Hepatic Pathogenesis Section, Laboratory of Infectious Diseases, National Institute of Allergy and Infectious Diseases, National Institutes of Health, Bethesda, MD 20892, USA.
Int J Mol Sci. 2024 Aug 8;25(16):8641. doi: 10.3390/ijms25168641.

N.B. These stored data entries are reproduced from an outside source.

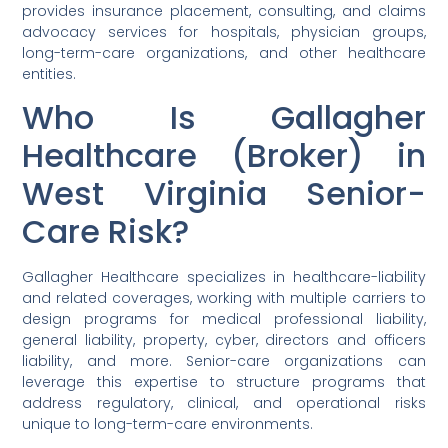
provides insurance placement, consulting, and claims
advocacy services for hospitals, physician groups,
long-term-care organizations, and other healthcare
entities.
Who Is Gallagher
Healthcare (Broker) in
West Virginia Senior-
Care Risk?
Gallagher Healthcare specializes in healthcare-liability
and related coverages, working with multiple carriers to
design programs for medical professional liability,
general liability, property, cyber, directors and officers
liability, and more. Senior-care organizations can
leverage this expertise to structure programs that
address regulatory, clinical, and operational risks
unique to long-term-care environments.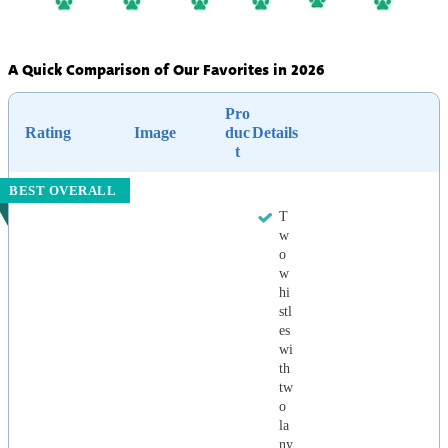
A Quick Comparison of Our Favorites in 2026
Pro
Rating
Image
duc
Details
t
BEST OVERALL
T
w
o
w
hi
stl
es
wi
th
tw
o
la
ny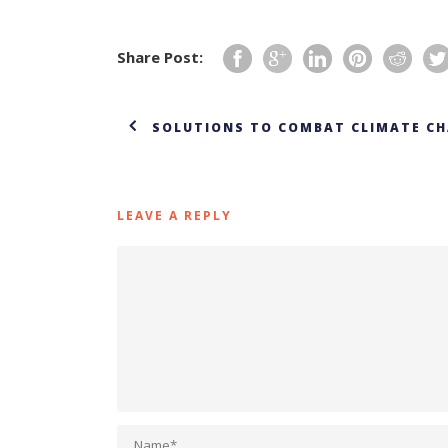
Share Post:
SOLUTIONS TO COMBAT CLIMATE CH
LEAVE A REPLY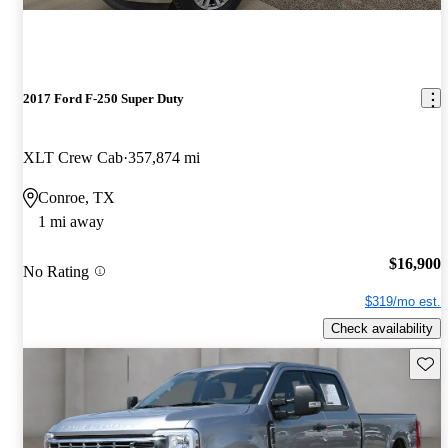
2017 Ford F-250 Super Duty
XLT Crew Cab
357,874 mi
Conroe, TX
1 mi away
$16,900
No Rating
$319/mo est.
Check availability
Save 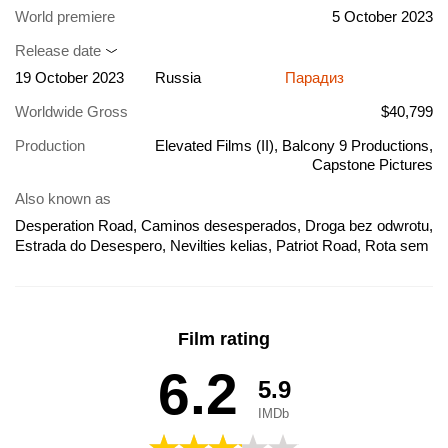
World premiere
5 October 2023
Release date
19 October 2023
Russia
Парадиз
Worldwide Gross
$40,799
Production
Elevated Films (II), Balcony 9 Productions,
Capstone Pictures
Also known as
Desperation Road, Caminos desesperados, Droga bez odwrotu,
Estrada do Desespero, Nevilties kelias, Patriot Road, Rota sem
Saída, Ο δρόμος της εξιλέωσης, Дорога отчаяния, Ruta sin
salida, Rota Sem Saida, Nulle Part Sur La Terre, 데스퍼레이션
로드, جاده ناامیدی
Film rating
6.2
5.9
IMDb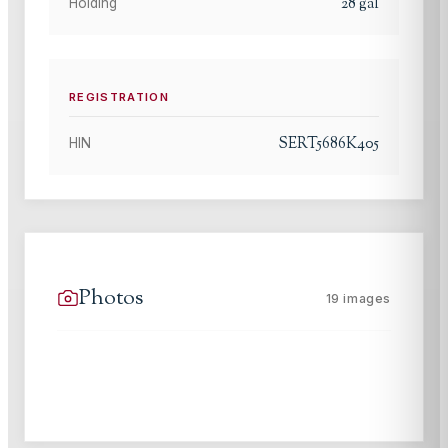
28
gal
Holding
REGISTRATION
SERT5686K405
HIN
Photos
19
images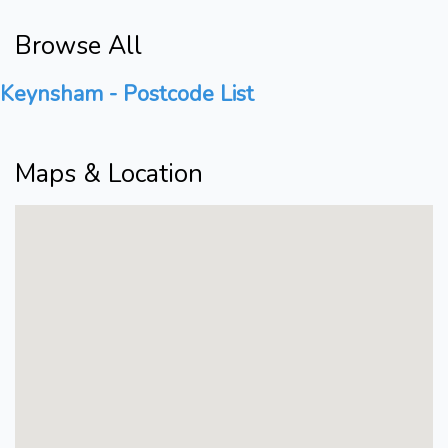
Browse All
Keynsham - Postcode List
Maps & Location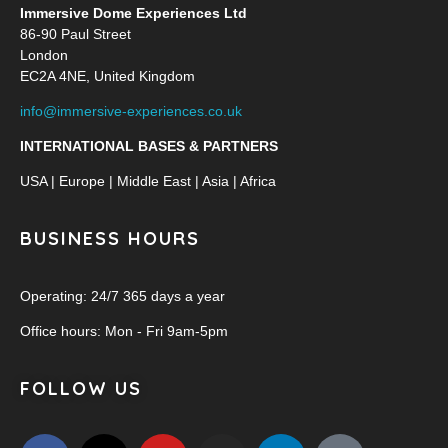
Immersive Dome Experiences Ltd
86-90 Paul Street
London
EC2A 4NE, United Kingdom
info@immersive-experiences.co.uk
INTERNATIONAL BASES & PARTNERS
USA | Europe | Middle East | Asia | Africa
BUSINESS HOURS
Operating: 24/7 365 days a year
Office hours: Mon - Fri 9am-5pm
FOLLOW US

The liver is a complex organ that performs vital functions in the body. Despite its extraordinary regenerative capacity compared to other organs, exposure to chemical, infectious, metabolic and immunologic insults and toxins renders the liver vulnerable to inflammation, degeneration and fibrosis. Abnormal wound healing response mediated by aberrant signaling pathways causes chronic activation of hepatic stellate cells (HSCs) and excessive accumulation of extracellular matrix (ECM), leading to hepatic fibrosis and cirrhosis. Fibrosis plays a key role in liver carcinogenesis. Once thought to be irreversible, recent clinical studies show that hepatic fibrosis can be reversed, even in the advanced stage. Experimental evidence shows that removal of the insult or injury can inactivate HSCs and reduce the inflammatory response, eventually leading to activation of fibrolysis and degradation of ECM. Thus, it is critical to understand the role of gene-environment interactions in the context of liver fibrosis progression and regression in order to identify specific therapeutic targets for optimized treatment to induce fibrosis regression, prevent HCC development and, ultimately, improve the clinical outcome.
肝脏是一个复杂的器官,在体内发挥着重要的功能。尽管与其他器官相比,肝脏具有非凡的再生能力,但化学物质、感染、代谢和免疫损伤以及毒素的暴露会使肝脏容易受到炎症、变性和纤维化的影响。异常信号通路介导的异常伤口愈合反应导致肝星状细胞(HSCs)的慢性激活和细胞外基质(ECM)的过度积累,导致肝纤维化和肝硬化。纤维化在肝癌的发生中起着关键作用。尽管曾经被认为是不可逆转的,但最近的临床研究表明,肝纤维化是可以逆转的,即使在晚期也是如此。实验证据表明,去除刺激或损伤可以使 HSCs 失活并减少炎症反应,最终导致纤维溶解的激活和 ECM 的降解。因此,了解基因-环境相互作用在肝纤维化进展和消退中的作用对于确定特定的治疗靶点以优化治疗以诱导纤维化消退、预防 HCC 发生以及最终改善临床结果至关重要。